*** Opening of RAW DATA ***

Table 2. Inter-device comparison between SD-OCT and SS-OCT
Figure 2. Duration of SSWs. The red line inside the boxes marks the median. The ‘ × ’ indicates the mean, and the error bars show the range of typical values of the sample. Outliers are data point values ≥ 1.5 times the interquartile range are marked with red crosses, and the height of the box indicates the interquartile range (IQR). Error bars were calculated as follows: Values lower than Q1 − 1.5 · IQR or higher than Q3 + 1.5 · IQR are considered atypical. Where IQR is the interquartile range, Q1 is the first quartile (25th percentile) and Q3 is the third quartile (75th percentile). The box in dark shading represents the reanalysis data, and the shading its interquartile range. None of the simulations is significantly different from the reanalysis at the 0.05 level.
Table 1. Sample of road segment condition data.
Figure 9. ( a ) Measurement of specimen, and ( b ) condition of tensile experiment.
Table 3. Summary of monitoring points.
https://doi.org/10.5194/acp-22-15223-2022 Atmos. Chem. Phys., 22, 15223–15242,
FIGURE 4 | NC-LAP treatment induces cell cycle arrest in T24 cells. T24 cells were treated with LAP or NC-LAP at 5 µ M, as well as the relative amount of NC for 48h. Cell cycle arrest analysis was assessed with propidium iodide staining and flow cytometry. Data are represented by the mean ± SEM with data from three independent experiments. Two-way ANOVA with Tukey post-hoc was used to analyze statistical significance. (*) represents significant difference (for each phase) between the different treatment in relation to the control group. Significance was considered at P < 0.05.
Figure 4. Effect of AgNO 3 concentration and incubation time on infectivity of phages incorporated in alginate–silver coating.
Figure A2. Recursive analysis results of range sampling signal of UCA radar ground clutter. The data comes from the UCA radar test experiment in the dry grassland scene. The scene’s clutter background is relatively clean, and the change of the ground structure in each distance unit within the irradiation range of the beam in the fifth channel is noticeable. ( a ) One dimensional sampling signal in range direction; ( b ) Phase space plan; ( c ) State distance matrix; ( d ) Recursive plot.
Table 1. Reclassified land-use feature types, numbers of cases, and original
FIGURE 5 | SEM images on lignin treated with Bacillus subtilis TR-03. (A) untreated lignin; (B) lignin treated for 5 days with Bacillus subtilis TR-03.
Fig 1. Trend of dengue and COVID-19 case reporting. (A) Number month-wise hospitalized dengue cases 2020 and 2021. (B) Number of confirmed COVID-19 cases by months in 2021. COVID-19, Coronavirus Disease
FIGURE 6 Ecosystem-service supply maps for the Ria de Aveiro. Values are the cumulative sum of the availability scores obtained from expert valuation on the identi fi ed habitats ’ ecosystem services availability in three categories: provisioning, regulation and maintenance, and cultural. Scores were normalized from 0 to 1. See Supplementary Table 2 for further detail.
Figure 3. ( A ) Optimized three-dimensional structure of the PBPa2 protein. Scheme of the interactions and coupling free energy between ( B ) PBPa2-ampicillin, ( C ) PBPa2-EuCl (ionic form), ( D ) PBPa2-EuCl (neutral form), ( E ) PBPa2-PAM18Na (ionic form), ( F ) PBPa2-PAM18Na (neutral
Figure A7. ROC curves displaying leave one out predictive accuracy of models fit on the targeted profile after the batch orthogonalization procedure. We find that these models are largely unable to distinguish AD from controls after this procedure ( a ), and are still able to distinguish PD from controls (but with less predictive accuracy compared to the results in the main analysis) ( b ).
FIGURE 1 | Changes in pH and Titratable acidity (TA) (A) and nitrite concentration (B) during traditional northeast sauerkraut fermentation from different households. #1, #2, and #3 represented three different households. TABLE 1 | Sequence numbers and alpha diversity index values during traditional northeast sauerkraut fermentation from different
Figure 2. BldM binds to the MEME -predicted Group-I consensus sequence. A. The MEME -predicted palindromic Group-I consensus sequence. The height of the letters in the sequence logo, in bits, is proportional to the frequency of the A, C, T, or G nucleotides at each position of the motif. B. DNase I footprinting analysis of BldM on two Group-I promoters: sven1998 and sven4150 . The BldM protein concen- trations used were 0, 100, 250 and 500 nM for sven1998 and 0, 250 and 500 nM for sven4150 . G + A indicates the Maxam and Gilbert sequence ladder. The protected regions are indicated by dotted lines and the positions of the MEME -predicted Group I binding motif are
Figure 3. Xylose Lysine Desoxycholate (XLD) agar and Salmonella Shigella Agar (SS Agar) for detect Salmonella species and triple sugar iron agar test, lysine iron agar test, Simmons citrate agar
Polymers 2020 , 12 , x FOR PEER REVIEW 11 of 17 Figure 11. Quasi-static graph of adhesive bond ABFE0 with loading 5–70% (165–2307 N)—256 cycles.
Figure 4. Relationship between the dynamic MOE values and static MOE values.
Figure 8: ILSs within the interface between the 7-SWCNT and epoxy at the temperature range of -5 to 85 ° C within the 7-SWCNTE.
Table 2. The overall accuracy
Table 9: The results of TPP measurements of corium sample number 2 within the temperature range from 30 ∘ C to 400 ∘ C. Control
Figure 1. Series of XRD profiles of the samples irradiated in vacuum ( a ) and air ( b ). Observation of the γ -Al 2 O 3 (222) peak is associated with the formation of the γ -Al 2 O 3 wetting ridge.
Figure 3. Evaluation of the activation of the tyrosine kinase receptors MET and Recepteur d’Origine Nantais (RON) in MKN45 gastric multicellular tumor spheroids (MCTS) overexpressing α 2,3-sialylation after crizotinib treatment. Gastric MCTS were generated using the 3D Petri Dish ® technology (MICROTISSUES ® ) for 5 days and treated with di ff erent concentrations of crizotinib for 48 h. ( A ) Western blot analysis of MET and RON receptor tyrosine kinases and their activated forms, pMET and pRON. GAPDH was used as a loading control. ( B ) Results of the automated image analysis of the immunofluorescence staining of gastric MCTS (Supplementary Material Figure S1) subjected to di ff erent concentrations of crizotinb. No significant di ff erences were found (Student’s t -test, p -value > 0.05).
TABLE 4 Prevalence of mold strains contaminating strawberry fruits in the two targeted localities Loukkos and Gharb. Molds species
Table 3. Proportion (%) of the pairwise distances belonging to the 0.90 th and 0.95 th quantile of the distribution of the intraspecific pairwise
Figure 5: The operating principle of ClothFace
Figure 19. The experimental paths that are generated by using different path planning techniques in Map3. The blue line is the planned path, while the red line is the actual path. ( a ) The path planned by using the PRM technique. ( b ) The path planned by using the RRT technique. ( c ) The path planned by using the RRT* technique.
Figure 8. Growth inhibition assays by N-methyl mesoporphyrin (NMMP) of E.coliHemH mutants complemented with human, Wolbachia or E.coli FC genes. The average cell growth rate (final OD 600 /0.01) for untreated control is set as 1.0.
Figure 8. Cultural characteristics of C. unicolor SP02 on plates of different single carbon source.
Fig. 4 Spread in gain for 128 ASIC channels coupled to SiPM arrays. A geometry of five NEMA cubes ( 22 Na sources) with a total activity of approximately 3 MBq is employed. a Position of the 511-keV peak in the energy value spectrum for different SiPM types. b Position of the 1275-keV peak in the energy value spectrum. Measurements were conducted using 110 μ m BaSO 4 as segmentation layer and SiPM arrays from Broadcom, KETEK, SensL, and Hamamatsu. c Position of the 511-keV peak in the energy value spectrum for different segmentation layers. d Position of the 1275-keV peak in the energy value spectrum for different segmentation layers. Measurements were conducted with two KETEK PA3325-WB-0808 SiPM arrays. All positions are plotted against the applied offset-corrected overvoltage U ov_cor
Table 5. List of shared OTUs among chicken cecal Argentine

*** Close of RAW DATA ***

AIM OF THE TASK =>
Check each line of the data above for the string "static", then report how many lines have it, with no other words.

PROBLEM SOLUTION =>
2